In the venture world (and beyond), questions have been raised about the accuracy of the Treasury Department’s data. Though they were both listed as loan recipients, heavyweight VC firms Index Ventures and Andreessen Horowitz said they did not apply for, or receive loans. Andreessen Horowitz, which was listed as having received a loan between $350,000 and $1 million to save 24 jobs, declined to comment. But Index Ventures told Protocol that the entry contained a wrong business address and incorrect information about their fund. “Our legal team is looking into why our name is listed and look to correct it ASAP,” the company said. (Both VC firms have tech companies in their portfolio that received loans.)
MetaProp, a proptech venture firm on the list, did not confirm or deny accepting a PPP loan, but declined to comment altogether. SBA data show the New York City proptech investor got a loan between $150,000 and $350,000.
Despite getting PPP loans, some startups still laid off dozens of staffers.
Real estate investing platform PeerStreet laid off 50 people in March, according to layoff tracker Layoffs.fyi. It later got a loan between $2 million to $5 million to retain 150 jobs, SBA data show. The company declined to comment.
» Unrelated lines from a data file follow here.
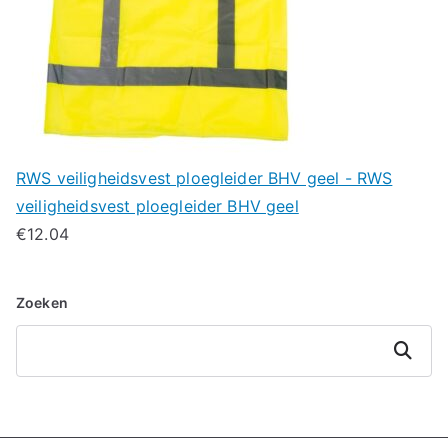
RWS veiligheidsvest ploegleider BHV geel - RWS
veiligheidsvest ploegleider BHV geel
€
12.04
Zoeken
Zoeken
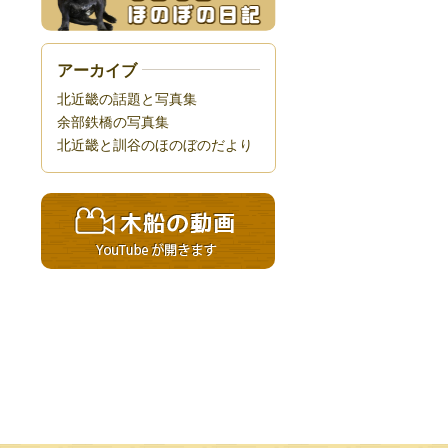
アーカイブ
北近畿の話題と写真集
余部鉄橋の写真集
北近畿と訓谷のほのぼのだより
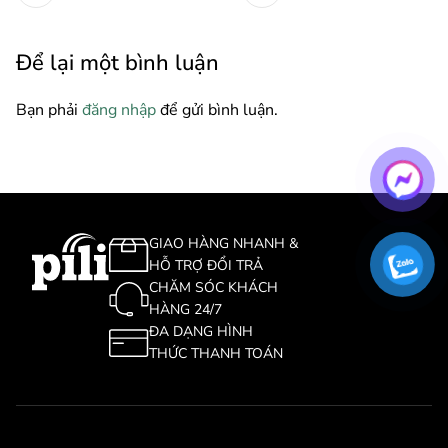
Để lại một bình luận
Bạn phải
đăng nhập
để gửi bình luận.
GIAO HÀNG NHANH &
HỖ TRỢ ĐỔI TRẢ
CHĂM SÓC KHÁCH
HÀNG 24/7
ĐA DẠNG HÌNH
THỨC THANH TOÁN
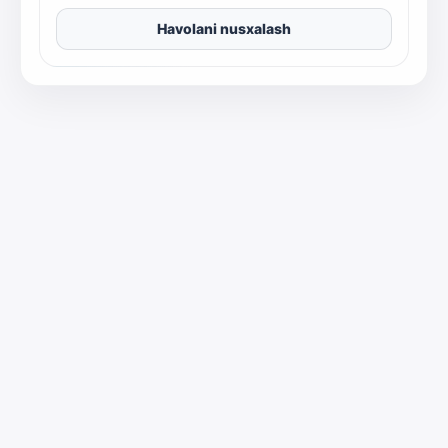
Havolani nusxalash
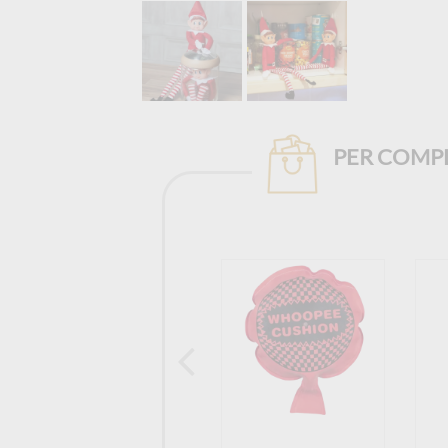
PER COMPL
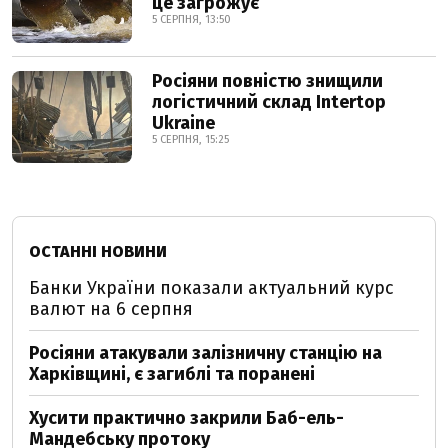
це загрожує
5 СЕРПНЯ, 13:50
Росіяни повністю знищили
логістичний склад Intertop
Ukraine
5 СЕРПНЯ, 15:25
ОСТАННІ НОВИНИ
Банки України показали актуальний курс
валют на 6 серпня
Росіяни атакували залізничну станцію на
Харківщині, є загиблі та поранені
Хусити практично закрили Баб-ель-
Мандебську протоку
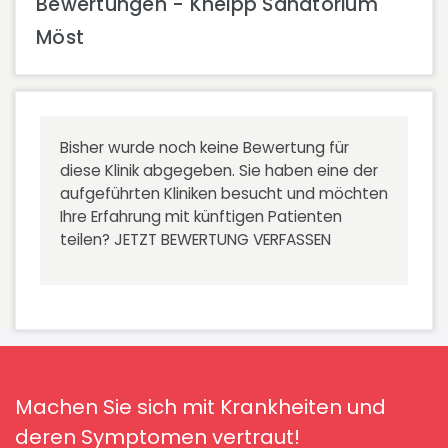
Bewertungen - Kneipp Sanatorium
Möst
Bisher wurde noch keine Bewertung für
diese Klinik abgegeben. Sie haben eine der
aufgeführten Kliniken besucht und möchten
Ihre Erfahrung mit künftigen Patienten
teilen?
JETZT BEWERTUNG VERFASSEN
Machen Sie sich mit Krankheiten und
deren Symptomen vertraut!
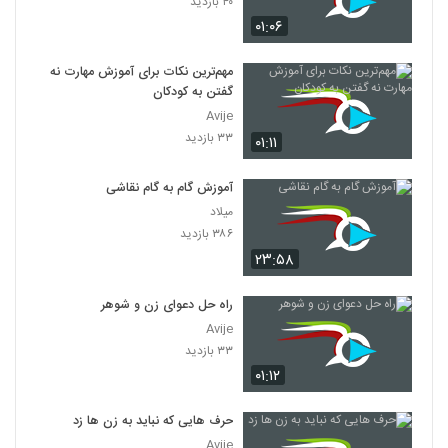
۴۰ بازدید
۰۱:۰۶
مهم‌ترین نکات برای آموزش مهارت نه
گفتن به کودکان
Avije
۳۳ بازدید
۰۱:۱۱
آموزش گام به گام نقاشی
میلاد
۳۸۶ بازدید
۲۳:۵۸
راه حل دعوای زن و شوهر
Avije
۳۳ بازدید
۰۱:۱۲
حرف هایی که نباید به زن ها زد
Avije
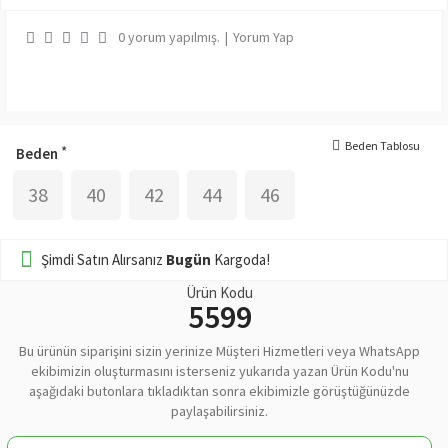
0 yorum yapılmış.
|
Yorum Yap
Beden Tablosu
Beden
38
40
42
44
46
Şimdi Satın Alırsanız
Bugün
Kargoda!
Ürün Kodu
5599
Bu ürünün siparişini sizin yerinize Müşteri Hizmetleri veya WhatsApp
ekibimizin oluşturmasını isterseniz yukarıda yazan Ürün Kodu'nu
aşağıdaki butonlara tıkladıktan sonra ekibimizle görüştüğünüzde
paylaşabilirsiniz.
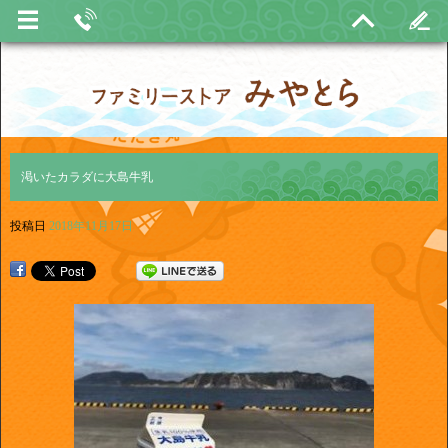
渇いたカラダに大島牛乳
投稿日
2018年11月17日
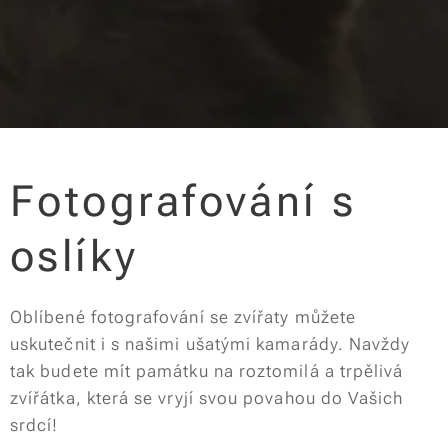
Fotografování s
oslíky
Oblíbené fotografování se zvířaty můžete
uskutečnit i s našimi ušatými kamarády. Navždy
tak budete mít památku na roztomilá a trpělivá
zvířátka, která se vryjí svou povahou do Vašich
srdcí!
Blueground, a luxury rental startup with more than $70 million in VC funding, laid off 130 people in late March. A month later, it was approved for a loan between $2 million and $5 million to retain 131 jobs after the pandemic “substantially impacted” the business, the company said..
And Frontdesk, a short-term rental startup, had to lay off 35 employees, or 16 percent of its staff before getting a PPP loan. “It would’ve been much worse for us had we not received a PPP loan to help us to sustain through this pandemic,” co-founder Jesse DePinto said.
Reddy said some smaller companies worried that if they took a PPP loan, they may not be able to pay it back. Others, however, recognized that their ability to develop a new product or tool requires staff. “It’s not like the services companies where you can just cut back,” Reddy said. “You still need the people to finish the product, so you get kind of stuck.”
A handful of startups that got PPP loans also sewed up venture funding during the pandemic, including Sundae, a residential real estate marketplace, which announced a $16.55 million Series A on June 1. Sundae landed a loan between $350,000 and $1 million, according to the SBA. EasyKnock, which buys homes and allows sellers to stay as tenants, announced a $20 million funding round in mid-June. The company got a loan between $350,000 and $1 million to retain 10 jobs, according to SBA data.